Égérie sans Pygmalion sur “Born To Die”, Lana Del Rey n’était qu’à un demi Black Keys de la clé du succès. “Ultraviolence” est son deuxième album qui sort ce lundi 16 juin, mais sonne comme le vrai premier.

La pop moderne et ses vagues successives ont amené avec elles leur lot de Castafiores. Des casse-pieds (Florence), des casse-têtes (St Vincent) ou des cassées. Lana appartient à cette dernière caste. La moue boudeuse – comme dessinée chirurgicalement – de la pop moderne, traine ses humeurs de pierre tombale depuis “Video Games”, premier hit qui la cracha sur un piédestal trop haut, trop vite pour ne pas succomber à ses vertiges sans même savourer l’ivresse de ses hauteurs. En quelques semaines, Lana doit enfiler un costume d’icône trop grand pour elle et pond (littéralement) un album au nom cruellement prémonitoire : Born To Die. La petite chose se voit assommée dans l’oeuf par ses ambitions et a des yeux plus gros que le ventre pour assumer tous les râteliers qu’elle cherche à gober. Seuls “Video Games” et “Summertime Sadness” s’extirpent d’un album où Lana erre comme une âme en peine entre douleur cosmétique et bluettes trop lourdes pour la laisser s’élever vers son rang d’icône. Le revers est sévère, le succès est intimidant, le premier carton trop rapide, le moindre faux-pas occasionne des torrents de boue, la tournée l’épuise, cette frêle enfant ne parvient plus à écrire, elle annonce sa retraite et déclare “vouloir se consacrer au cinéma“. La période est stérile, elle s’isole sans parvenir à écrire, une réclusion qui sera la sève de ce nouvel album.

 

La clé du succès : un demi Black Keys

Tout ça ne dit pas comment Lana Del Rey va se libérer de sa torpeur créative. La scène se déroule lors d’un hiver californien, plus précisément Los Angeles où lors d’une fête Lana croise Dan Auerbach, moitié des Black Keys.
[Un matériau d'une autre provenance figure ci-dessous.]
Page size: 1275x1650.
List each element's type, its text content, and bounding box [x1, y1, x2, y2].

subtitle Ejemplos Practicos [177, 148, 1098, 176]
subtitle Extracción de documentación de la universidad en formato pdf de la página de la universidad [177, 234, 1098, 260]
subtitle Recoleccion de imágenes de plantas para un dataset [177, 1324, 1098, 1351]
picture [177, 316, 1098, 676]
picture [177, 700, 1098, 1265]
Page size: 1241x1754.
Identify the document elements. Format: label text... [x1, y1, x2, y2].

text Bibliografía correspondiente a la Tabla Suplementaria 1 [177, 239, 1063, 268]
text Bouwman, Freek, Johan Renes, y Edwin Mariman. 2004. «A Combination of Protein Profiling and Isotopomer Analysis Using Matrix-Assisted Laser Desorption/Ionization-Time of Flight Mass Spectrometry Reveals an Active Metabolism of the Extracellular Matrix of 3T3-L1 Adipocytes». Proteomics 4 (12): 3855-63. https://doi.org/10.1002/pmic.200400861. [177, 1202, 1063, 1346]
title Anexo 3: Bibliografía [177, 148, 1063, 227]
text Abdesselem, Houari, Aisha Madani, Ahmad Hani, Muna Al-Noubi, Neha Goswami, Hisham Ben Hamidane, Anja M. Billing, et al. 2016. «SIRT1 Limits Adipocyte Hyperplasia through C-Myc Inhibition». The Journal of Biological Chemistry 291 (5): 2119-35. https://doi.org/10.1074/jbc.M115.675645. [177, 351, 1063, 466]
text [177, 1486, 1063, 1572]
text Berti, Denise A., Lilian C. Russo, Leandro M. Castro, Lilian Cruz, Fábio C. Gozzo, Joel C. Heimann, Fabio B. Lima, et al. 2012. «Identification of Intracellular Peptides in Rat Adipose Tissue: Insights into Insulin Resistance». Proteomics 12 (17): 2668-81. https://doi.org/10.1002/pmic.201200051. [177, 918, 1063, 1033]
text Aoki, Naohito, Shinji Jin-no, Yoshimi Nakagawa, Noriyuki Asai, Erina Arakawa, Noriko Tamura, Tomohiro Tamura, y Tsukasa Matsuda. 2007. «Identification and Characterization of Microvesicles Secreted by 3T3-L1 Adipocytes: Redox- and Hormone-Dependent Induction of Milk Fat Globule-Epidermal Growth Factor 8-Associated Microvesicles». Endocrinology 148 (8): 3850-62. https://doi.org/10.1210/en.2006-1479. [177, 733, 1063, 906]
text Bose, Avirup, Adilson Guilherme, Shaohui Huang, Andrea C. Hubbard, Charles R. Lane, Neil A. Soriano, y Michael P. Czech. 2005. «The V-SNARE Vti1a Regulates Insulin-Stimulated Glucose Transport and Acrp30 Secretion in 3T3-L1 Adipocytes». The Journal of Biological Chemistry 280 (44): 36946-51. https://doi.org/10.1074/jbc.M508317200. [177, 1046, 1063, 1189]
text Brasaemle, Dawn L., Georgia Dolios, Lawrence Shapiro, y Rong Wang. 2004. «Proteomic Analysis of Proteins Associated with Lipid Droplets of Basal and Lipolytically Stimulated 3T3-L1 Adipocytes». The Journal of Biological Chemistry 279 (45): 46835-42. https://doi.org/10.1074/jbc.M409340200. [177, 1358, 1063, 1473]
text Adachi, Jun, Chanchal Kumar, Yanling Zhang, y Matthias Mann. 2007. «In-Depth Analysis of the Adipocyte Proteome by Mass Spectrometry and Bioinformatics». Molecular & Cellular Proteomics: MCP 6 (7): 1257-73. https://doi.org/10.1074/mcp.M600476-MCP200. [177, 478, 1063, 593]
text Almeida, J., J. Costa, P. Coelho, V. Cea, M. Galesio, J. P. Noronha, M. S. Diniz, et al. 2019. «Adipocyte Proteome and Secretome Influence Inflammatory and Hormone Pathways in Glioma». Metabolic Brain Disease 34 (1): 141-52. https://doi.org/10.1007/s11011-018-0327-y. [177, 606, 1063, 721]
L’alchimie est parait-il évidente, le duo s’essaye, quelques semaines plus tard, Auerbach produit Ultraviolence. À en croire l’écoute de ce deuxième album, il ne manquait à Lana – autrefois icône fabriquée, égérie sans Pygmalion, étoile isolée et falote – qu’un demi Black Keys pour marcher sans claudiquer. Auerbach produit comme le DangerMouse de l’époque de Brothers, gorgé, riche et fini au rouge à lèvres, à s’en demander pourquoi laisser DangerMouse non-produire leur dernier album quand il est capable de sommets pareils. En somme, le duo s’entre-influence, l’un excitant une certaine fraicheur chez l’autre. En résulte cette production luxuriante, duveteuse et confortable fourrure pour emmitoufler une Lana chantant la solitude. Sur Ultraviolence, elle est hantée par les absents, intimes ou influenceurs comme les Eagles, Joni Mitchell, Elliot Smith au sein d’un bal des fantômes où pèse une étrange gravité, faite autant d’atmosphère lourde, de nonchalance que d’accablement. Aujourd’hui, Lizzy Grant est plus en adéquation avec Lana Del Rey, l’une se fond dans l’autre, le personnage se fait de moins en moins de composition. La mise en scène est très justement poussée et le sens du drame ne se pose plus comme une friture sur chaque titre mais fleurit à la surface de chacun. Elle qui cherchait l’icône sans trouver le statut, dessine aujourd’hui un maillon entre Nancy Sinatra et une Disney Princess que personne n’embrasse pour la libérer du sortilège.

 

Si Ultraviolence souffrira d’un ventre mou, au milieu de l’album, lorsque l’intensité dramatique s’épuise dans une tapisserie sentimentalo-gémiarde, cette traversée des sixties du sonnant jusqu’au trébuchant, retrouve ce son du désenchantement provoqué par la guerre du Vietnam et parvient à déboucher un bon millésime sans sombrer dans l’anachronique. Finalement, ce deuxième album se pose à l’opposé du premier, Lana Del Rey s’échappe de la compilation de singles pour construire un album fait d’un seul marbre où chaque titre pourrait être un single.